§ EXERCISE: Transcribe the data from the line containing "KB-600 K0H8-26 BASE PARTS" through the line containing "have been silly", including both of those lines, and leave the pictures out of your answer.

------------------------------

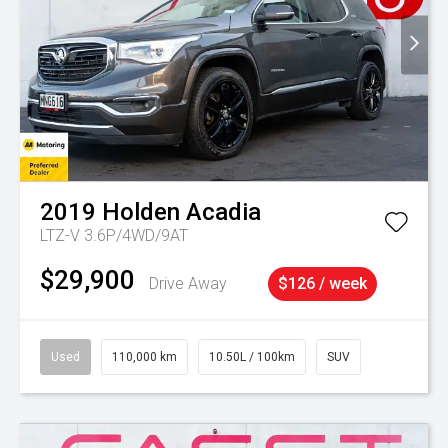
2019
Holden
Acadia
LTZ-V 3.6P/4WD/9AT
$29,900
Drive Away
$126 / week
Used
110,000 km
10.50L / 100km
SUV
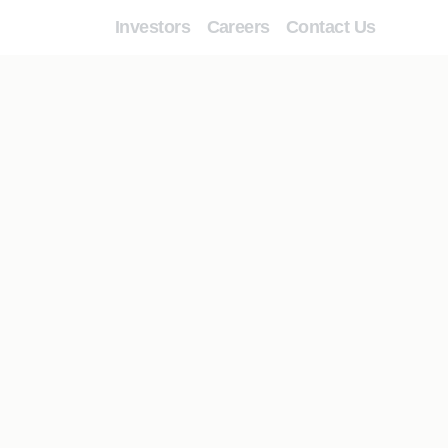
Investors
Careers
Contact Us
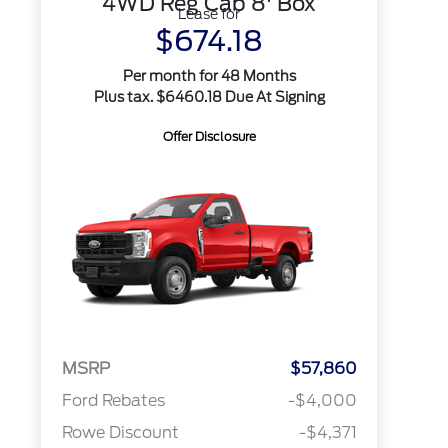
4WD Reg Cab 8' Box
Lease for
$674.18
Per month for 48 Months
Plus tax. $6460.18 Due At Signing
Offer Disclosure
MSRP
$57,860
Ford Rebates
-$4,000
Rowe Discount
-$4,371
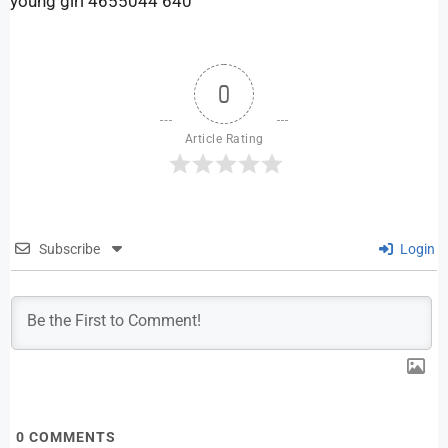
young girl 4655044 640
0
Article Rating
Subscribe
Login
0
COMMENTS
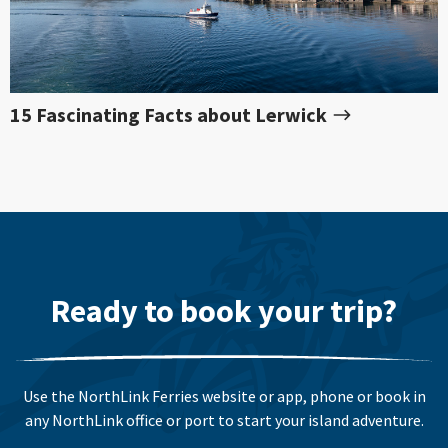
15 Fascinating Facts about Lerwick
Ready to book your trip?
Use the NorthLink Ferries website or app, phone or book in
any NorthLink office or port to start your island adventure.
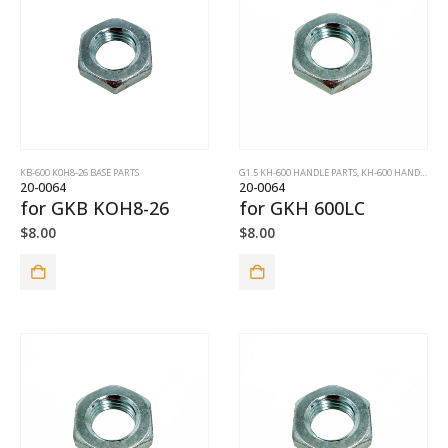
KB-600 K0H8-26 BASE PARTS
G1.5 KH-600 HANDLE PARTS
,
KH-600 HANDLE PARTS
20-0064
20-0064
for GKB KOH8-26
for GKH 600LC
$
8.00
$
8.00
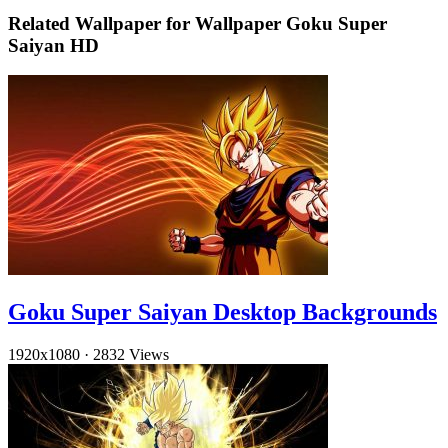
Related Wallpaper for Wallpaper Goku Super
Saiyan HD
Goku Super Saiyan Desktop Backgrounds
1920x1080
·
2832 Views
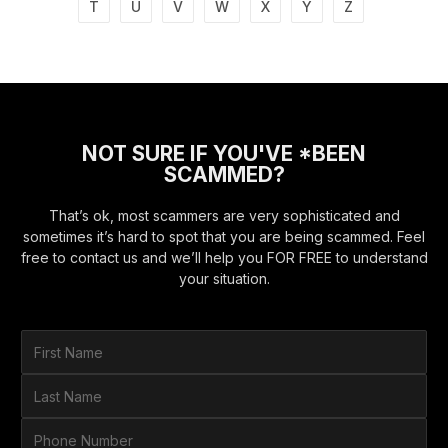
T
U
V
W
X
Y
Z
NOT SURE IF YOU'VE *BEEN
SCAMMED?
That’s ok, most scammers are very sophisticated and
sometimes it’s hard to spot that you are being scammed. Feel
free to contact us and we’ll help you FOR FREE to understand
your situation.
F
i
r
L
s
a
t
s
P
N
t
h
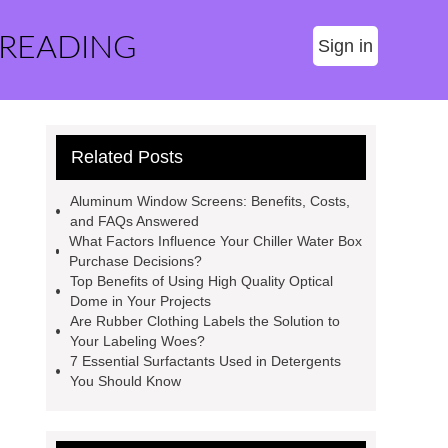
 READING
Sign in
Related Posts
Aluminum Window Screens: Benefits, Costs,
and FAQs Answered
What Factors Influence Your Chiller Water Box
Purchase Decisions?
Top Benefits of Using High Quality Optical
Dome in Your Projects
Are Rubber Clothing Labels the Solution to
Your Labeling Woes?
7 Essential Surfactants Used in Detergents
You Should Know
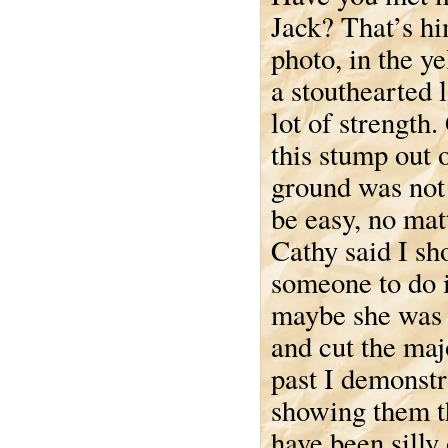
Jack? That’s hi
photo, in the y
a stouthearted 
lot of strength.
this stump out 
ground was not
be easy, no mat
Cathy said I sh
someone to do i
maybe she was r
and cut the majo
past I demonstr
showing them th
have been silly 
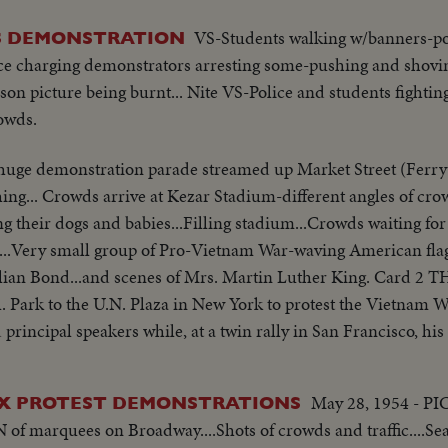
VS-Students walking w/banners-po
S DEMONSTRATION
ice charging demonstrators arresting some-pushing and shovin
son picture being burnt... Nite VS-Police and students fighti
owds.
 huge demonstration parade streamed up Market Street (Ferry
ing... Crowds arrive at Kezar Stadium-different angles of cr
ng their dogs and babies...Filling stadium...Crowds waiting fo
m...Very small group of Pro-Vietnam War-waving American flags
...and scenes of Mrs. Martin Luther King. Card 2 THE MARCH Some
 Park to the U.N. Plaza in New York to protest the Vietnam W
 principal speakers while, at a twin rally in San Francisco, his
...Crowd marching ...Same...Signs against marchers...March
May 28, 1954 - P
AX PROTEST DEMONSTRATIONS
-Crowd...Cameramen...King talking...High Shot-crowd...SAn 
 in stadium...LS-Crowd and sign against...Semi-Mrs. King...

------------------------------

§ RESULT:
KB-600 K0H8-26 BASE PARTS
G1.5 KH-600 HANDLE PARTS
,
KH-600 HANDLE PARTS
20-0064
20-0064
for GKB KOH8-26
for GKH 600LC
$
8.00
$
8.00
Related Wallpaper for Wallpaper Goku Super
Saiyan HD
Goku Super Saiyan Desktop Backgrounds
1920x1080
·
2832 Views
T
U
V
W
X
Y
Z
NOT SURE IF YOU'VE *BEEN
SCAMMED?
That’s ok, most scammers are very sophisticated and
sometimes it’s hard to spot that you are being scammed. Feel
free to contact us and we’ll help you FOR FREE to understand
your situation.
F
i
r
L
s
a
t
s
P
N
t
h
 READING
Sign in
Related Posts
Aluminum Window Screens: Benefits, Costs,
and FAQs Answered
What Factors Influence Your Chiller Water Box
Purchase Decisions?
Top Benefits of Using High Quality Optical
Dome in Your Projects
Are Rubber Clothing Labels the Solution to
Your Labeling Woes?
7 Essential Surfactants Used in Detergents
You Should Know
Jack? That’s hi
photo, in the y
a stouthearted 
lot of strength.
this stump out 
ground was not
be easy, no mat
Cathy said I sh
someone to do i
maybe she was r
and cut the majo
past I demonstr
showing them th
have been silly 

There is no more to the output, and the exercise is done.